Artificial intelligence dolls have revolutionized the doll aisle during the holiday season. The dolls combine a physical toy, a mobile phone, and an app or technology sensor to simulate intelligence.
As an education researcher who studies popular toys, these dolls make me think about the direction in which human progress is heading. What does it mean to children’s growth when they confuse their natural bodies with machines?
Take Luvabella. She’s supposedly a “must-have toy” for this holiday season. Luvabella has an astonishingly lifelike expression, with her lips, cheeks, and large eyes blinking. She responds to you, giggles when her toes are tickled, plays peek-a-boo with you, babbles, and learns words. She’s a pretty happy baby and is low-maintenance.
Luvabella may be a natural evolution in dolls for kids — from beauties who look like real people to dolls with eyes that open and shut when standing or lying down to dolls that “drink” out of a bottle, pee and talk.
She could be the natural progression in technological development: from robotic vacuum cleaners to self-driving cars and automated weapon systems.
When children are involved, concerns about their safety and well-being may arise. Is Luvabella problematic, even dangerous?
Emotional Attachment in children
The problem is not that the toy can be hacked. The “My Friend Cayla” and “Hello Barbie” were pulled off the shelves due to their ability to record and transmit online conversations and locations of children with these dolls.
Luvabella doesn’t have internet access, so she’s not a privacy threat.
These tech toys don’t affect children’s creativity either. Early childhood educators worry that tech toys will limit children’s imaginations. But the children’s dreams are pretty robust, and an AI doll will unlikely hinder their pretending abilities.
Children form emotional attachments with their stuffed animals and seek comfort from them in times of stress. The English psychoanalyst and pediatrician Donald Winnicott emphasized the importance of a child’s emotional attachment to their ” Transitional Object” to lessen stress when separating from parents.
The children instill warmth and comfort into their cuddly toys, dolls, and teddy bears.

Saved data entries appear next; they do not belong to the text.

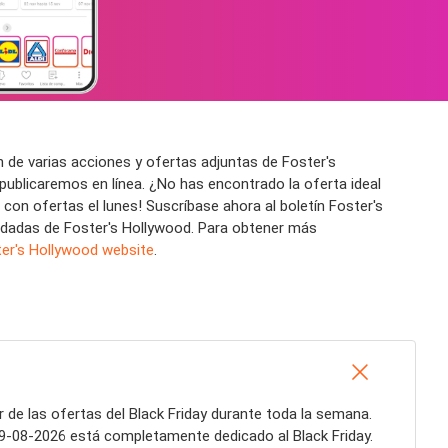
 de varias acciones y ofertas adjuntas de Foster's
publicaremos en línea. ¿No has encontrado la oferta ideal
con ofertas el lunes! Suscríbase ahora al boletín Foster's
mandadas de Foster's Hollywood. Para obtener más
er's Hollywood website
.
 de las ofertas del Black Friday durante toda la semana.
a 09-08-2026 está completamente dedicado al Black Friday.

Children give their action figures life by giving them voices and motions.
Most of us consider that pretending a toy, or a soothing object, is real — as Calvin did with his toy Hobbes tiger– a healthy way to grow up. This is what childhood should be. It’s a kind of childhood magic that makes us feel good as adults. A robot doll does not.
The child is in control of the relationship with a doll. The child is responsible for deciding what the toy will give back. Adults know that the cuddly toy or teddy is not alive. On a certain level, the child also knows.
Around the age of 3, children learn to differentiate between real and unreal. This helps them to engage in imaginative play that is rich with development. This ability comes with clarity.
The child, and sometimes the adult, may not know if the robot doll is alive when it responds. German psychiatrist Ernest Jentsh described the term “uncanny” in 1906 as a feeling of confusion between a human and an automaton.
Should objects show empathy?
Some robotic assistive technologies are fascinating. For example, clothing increases the wearer’s strength, or robots that can help someone move from a bed to a wheelchair.
It is not a good idea to expect a robot to be a companion, to care for someone, or to make them feel less lonely (see ” Care-O-bot“). It raises questions about what robot ethicists term “presence.”
Should an object emulate sentient presence, comfort, or even empathy?
Luvabella shares many of the same features as Paro, a robot seal programmed to offer companionship to isolated older adults. This small, automated animal mimics pet therapy by responding to voice commands and being stroked.
Toy manufacturers are pressured to produce artificial intelligence toys to keep up with the latest technological and societal trends and maintain profitability in a highly competitive industry. It’s not their job to think about the human implications.
Although the technology hasn’t yet reached a point where it can replace human contact — at least with Luvabella, anyway — the direction in which technological development is heading is clear: Artificial Intelligence is creating more convincing simulations of human presence.